__TASK OBJECTIVE__
Starting at the line that contains "pose: elev=84.1 azim=121.6" and stopping after the line that contains "Dot at: (268, 281)", reproduce those rows with 59 added to each coordinate that gives the dot's position in the second view. Leave the pictures out.

-- Start of RECORDS PROVIDED --

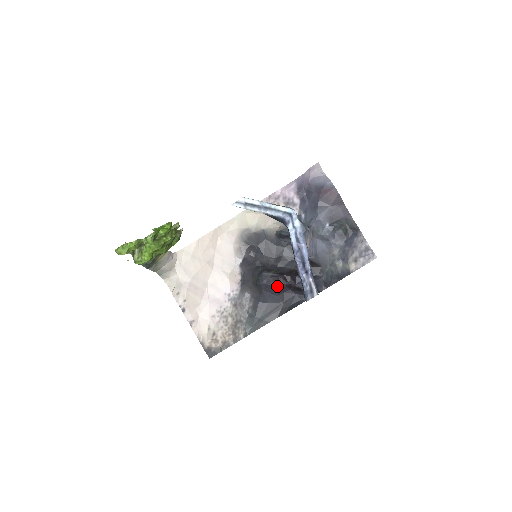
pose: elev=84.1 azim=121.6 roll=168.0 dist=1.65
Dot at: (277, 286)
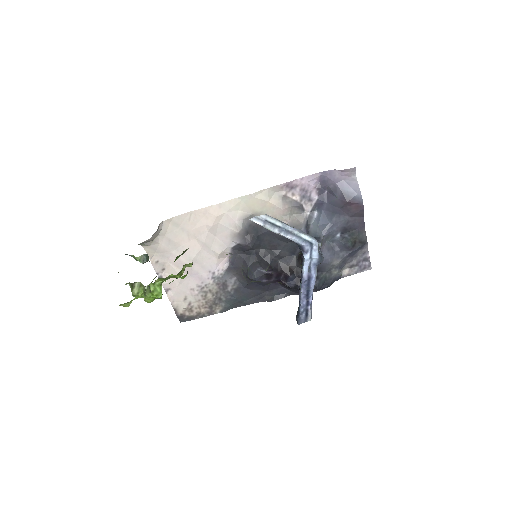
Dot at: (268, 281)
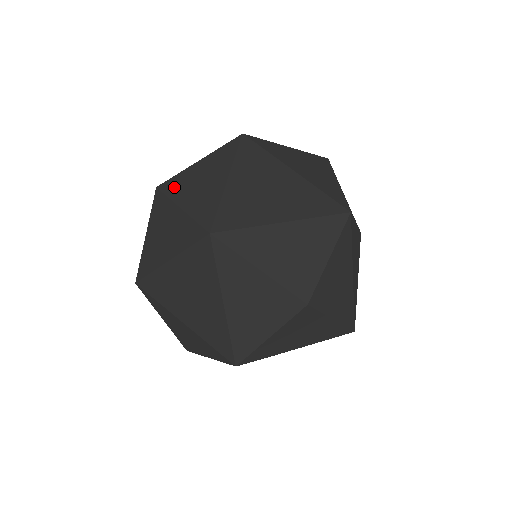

-- End of RECORDS PROVIDED --
-- Start of RECORDS PROVIDED --

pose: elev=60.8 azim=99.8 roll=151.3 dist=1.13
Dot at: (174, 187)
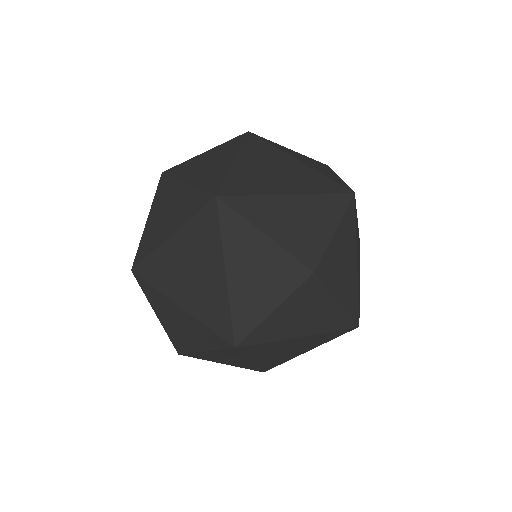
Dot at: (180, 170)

-- End of RECORDS PROVIDED --

__SOLUTION TO THIS PROBLEM__
pose: elev=84.1 azim=121.6 roll=168.0 dist=1.65
Dot at: (277, 286)
Dot at: (327, 340)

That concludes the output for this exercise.